You're right, I completely misread it. Please interpret my comment instead as a wish for a means of temporarily reducing the current goroutine's additional stack headroom to k (iff larger).

Comment From: randall77

If we do this, I don't want to specify anything in bytes. Different architectures will have different frame sizes for the same function, so a byte limit would mean a different number of frames on different architectures. Right now that's not a huge deal because the stack overflow detection is outside the language spec. Making it panic puts it in the language spec. I'd be happier with a frame count limit. That's easier to reason about from a programmer's point of view. (And we might be able to adjust for things like inlining automatically.)

Comment From: TapirLiu

All allocation failures in Go are unrecoverable now. Any differences between stack exhaustion and heap exhaustion in the situation?

btw, @Jorropo the default stack limit is 512Mib on 64-bit arch. Because the constant for the limit is 1GB, but the stack size must be 2^n.

Comment From: ianlancetaylor

In general we don't want standard library packages to panic into the calling code. In general code calling into the standard library should not assume that it can recover an unexpected panic. An unexpected panic means that the standard library state may be arbitrarily corrupted.

So I don't see how changing this will affect these security issues. They are security issues whether we use panic or an unrecoverable failure. In any case where the standard library can use up the stack, we should fix the standard library.

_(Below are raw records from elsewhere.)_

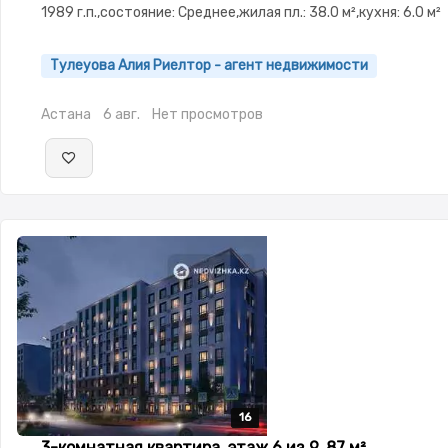
1989 г.п.,состояние: Среднее,жилая пл.: 38.0 м²,кухня: 6.0 м²
Тулеуова Алия Риелтор - агент недвижимости
Астана
6 авг.
Нет просмотров
16
16
16
16
16
3-комнатная квартира, этаж 6 из 9, 87 м²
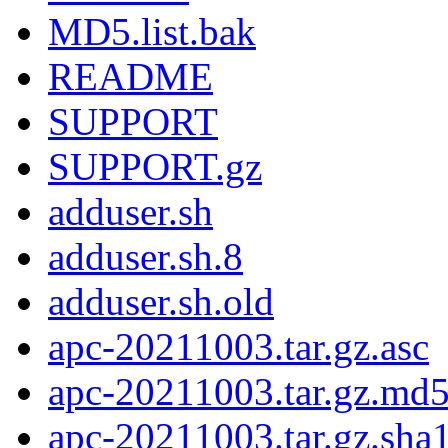
MD5.list.bak
README
SUPPORT
SUPPORT.gz
adduser.sh
adduser.sh.8
adduser.sh.old
apc-20211003.tar.gz.asc
apc-20211003.tar.gz.md
apc-20211003.tar.gz.sha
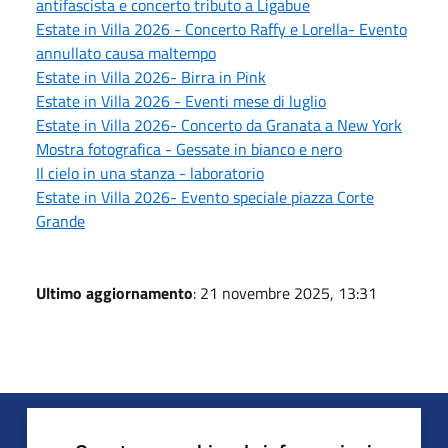
antifascista e concerto tributo a Ligabue
Estate in Villa 2026 - Concerto Raffy e Lorella- Evento
annullato causa maltempo
Estate in Villa 2026- Birra in Pink
Estate in Villa 2026 - Eventi mese di luglio
Estate in Villa 2026- Concerto da Granata a New York
Mostra fotografica - Gessate in bianco e nero
Il cielo in una stanza - laboratorio
Estate in Villa 2026- Evento speciale piazza Corte
Grande
Ultimo aggiornamento
: 21 novembre 2025, 13:31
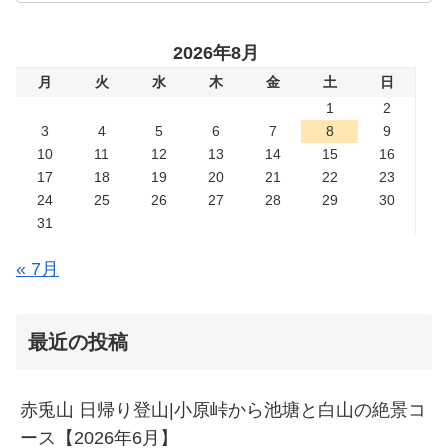
2026年8月
月
火
水
木
金
土
日
1
2
3
4
5
6
7
8
9
10
11
12
13
14
15
16
17
18
19
20
21
22
23
24
25
26
27
28
29
30
31
« 7月
最近の投稿
赤兎山 日帰り登山|小原峠から池塘と白山の絶景コ
ース【2026年6月】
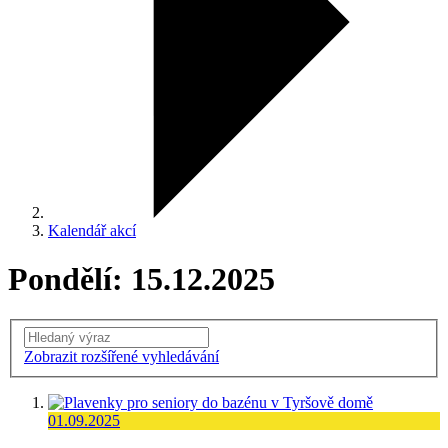
Kalendář akcí
Pondělí: 15.12.2025
Vyhledání
Zobrazit rozšířené vyhledávání
01.09.2025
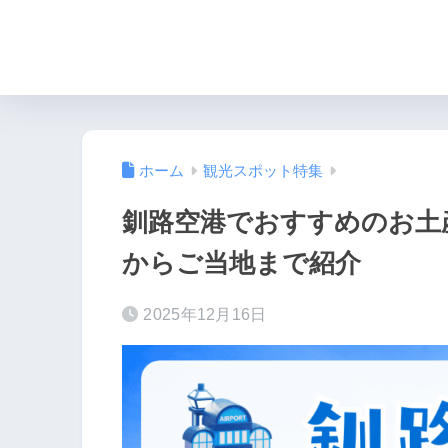
ホーム
観光スポット特集
釧路空港でおすすめのお土
からご当地まで紹介
2025年12月16日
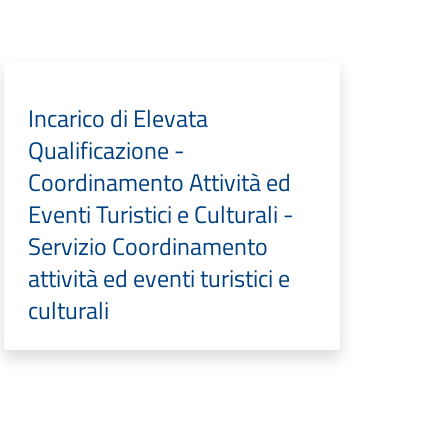
Incarico di Elevata
Qualificazione -
Coordinamento Attività ed
Eventi Turistici e Culturali -
Servizio Coordinamento
attività ed eventi turistici e
culturali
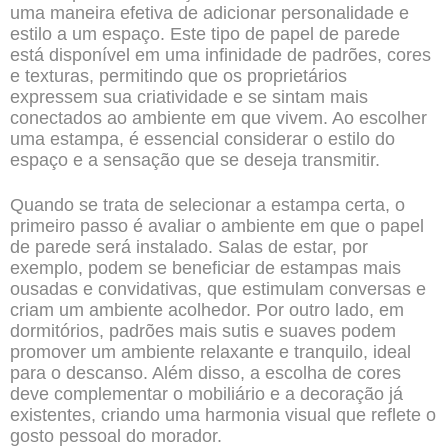
uma maneira efetiva de adicionar personalidade e
estilo a um espaço. Este tipo de papel de parede
está disponível em uma infinidade de padrões, cores
e texturas, permitindo que os proprietários
expressem sua criatividade e se sintam mais
conectados ao ambiente em que vivem. Ao escolher
uma estampa, é essencial considerar o estilo do
espaço e a sensação que se deseja transmitir.
Quando se trata de selecionar a estampa certa, o
primeiro passo é avaliar o ambiente em que o papel
de parede será instalado. Salas de estar, por
exemplo, podem se beneficiar de estampas mais
ousadas e convidativas, que estimulam conversas e
criam um ambiente acolhedor. Por outro lado, em
dormitórios, padrões mais sutis e suaves podem
promover um ambiente relaxante e tranquilo, ideal
para o descanso. Além disso, a escolha de cores
deve complementar o mobiliário e a decoração já
existentes, criando uma harmonia visual que reflete o
gosto pessoal do morador.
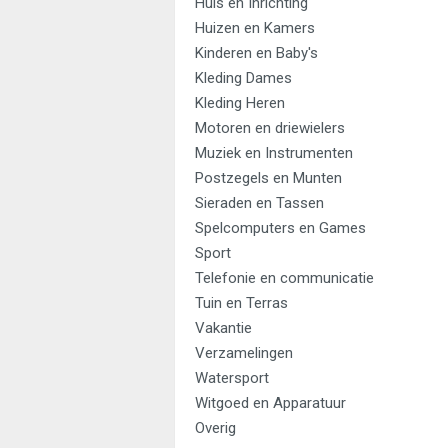
Huis en Inrichting
Huizen en Kamers
Kinderen en Baby's
Kleding Dames
Kleding Heren
Motoren en driewielers
Muziek en Instrumenten
Postzegels en Munten
Sieraden en Tassen
Spelcomputers en Games
Sport
Telefonie en communicatie
Tuin en Terras
Vakantie
Verzamelingen
Watersport
Witgoed en Apparatuur
Overig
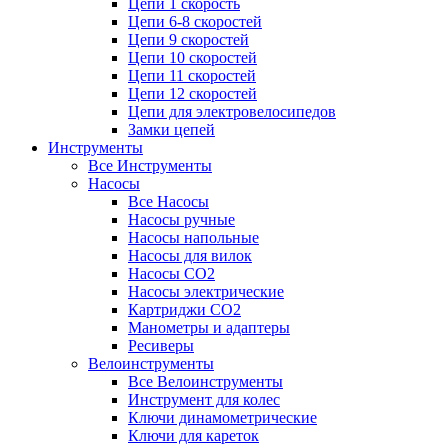
Цепи 1 скорость
Цепи 6-8 скоростей
Цепи 9 скоростей
Цепи 10 скоростей
Цепи 11 скоростей
Цепи 12 скоростей
Цепи для электровелосипедов
Замки цепей
Инструменты
Все Инструменты
Насосы
Все Насосы
Насосы ручные
Насосы напольные
Насосы для вилок
Насосы CO2
Насосы электрические
Картриджи CO2
Манометры и адаптеры
Ресиверы
Велоинструменты
Все Велоинструменты
Инструмент для колес
Ключи динамометрические
Ключи для кареток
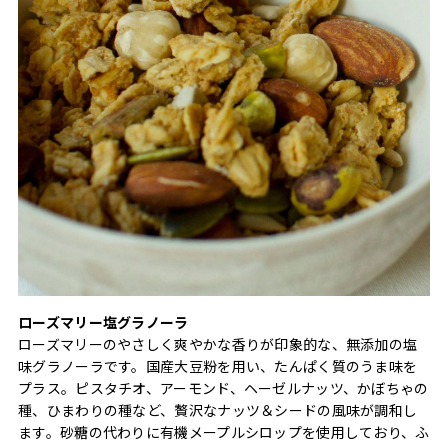
ローズマリー塩グラノーラ
ローズマリーのやさしく爽やかな香りが印象的な、無添加の塩
味グラノーラです。国産大豆粉を用い、たんぱく質のうま味を
プラス。ピスタチオ、アーモンド、ヘーゼルナッツ、かぼちゃの
種、ひまわりの種など、贅沢なナッツ＆シードの風味が調和し
ます。砂糖の代わりに有機メープルシロップを使用しており、ふ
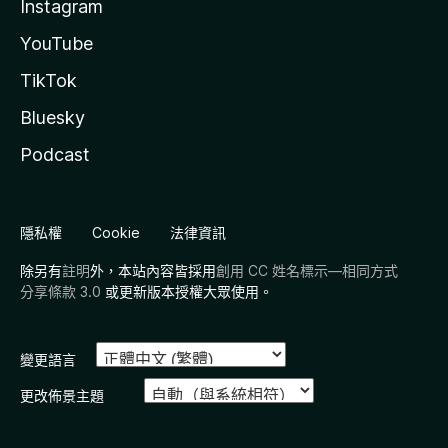
Instagram
YouTube
TikTok
Bluesky
Podcast
隱私權
Cookie
法律資訊
除另有
註明
外，本站內容皆採用
創用 CC 姓名標示—相同方式
分享條款 3.0
或更新版本授權大眾使用。
變更語言
更改佈景主題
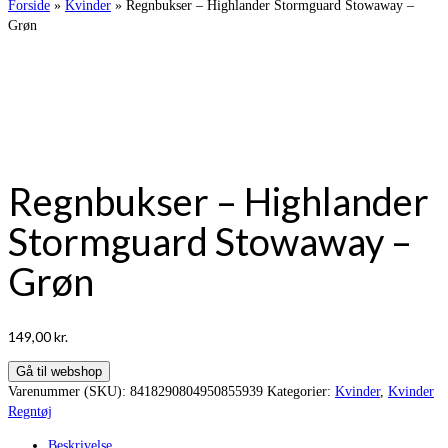
Forside
»
Kvinder
»
Regnbukser – Highlander Stormguard Stowaway –
Grøn
Warning
/var/www/vintertoj.dk/public_html/wp-
content/themes/virtue_premium/woocommerce/single-product/product-
image.php
92
Regnbukser – Highlander
Stormguard Stowaway –
Grøn
149,00
kr.
Gå til webshop
Varenummer (SKU):
8418290804950855939
Kategorier:
Kvinder
,
Kvinder
Regntøj
Beskrivelse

So I don't see the point of this change.

Setting that aside, the language requires that deferred functions be run on the stack at the point of the panic. We can't change that. So panicking in general requires an unknown amount of stack space. So I don't see how to implement this safely. Crashing the program if a deferred function needs more stack space than is available just makes the failure case less likely and therefore harder to test for. That seems like a bad choice.

A slightly different idea that might be helpful in some cases, as @adonovan hinted at, would be

package runtime

// SetStackLimit sets the maximum function call depth of this goroutine. A value of 0, which is the default,
// means that there is no limit. If the function call depth is exceeded, the goroutine will panic with a value
// of type [StackLimitError].
//
// This setting does not override the overall stack size limit set by [debug.SetMaxStack]. If that stack size limit
// is exceeded, the program will crash.
//
// This function may be used by, for example, parsers that want to avoid deep recursion while parsing user code.
// Normally a parser using this should recover any panic and convert the [StackLimitError] panic into an ordinary error.
//
// SetStackLimit returns the previous limit.
func SetStackLimit(limit int) int

// StackLimitError is the type of a value passed to panic if the limit set by [SetStackLimit] is exceeded.
// StackLimitError implements [runtime.Error].
type StackLimitError struct { // unexported fields }

But even if this approach seems like a good idea, it has a problem: it's hard to implement efficiently. Maybe if a goroutine calls SetStackLimit we could set the stack guard to always indicate an overflow, and use that to track the function call depth.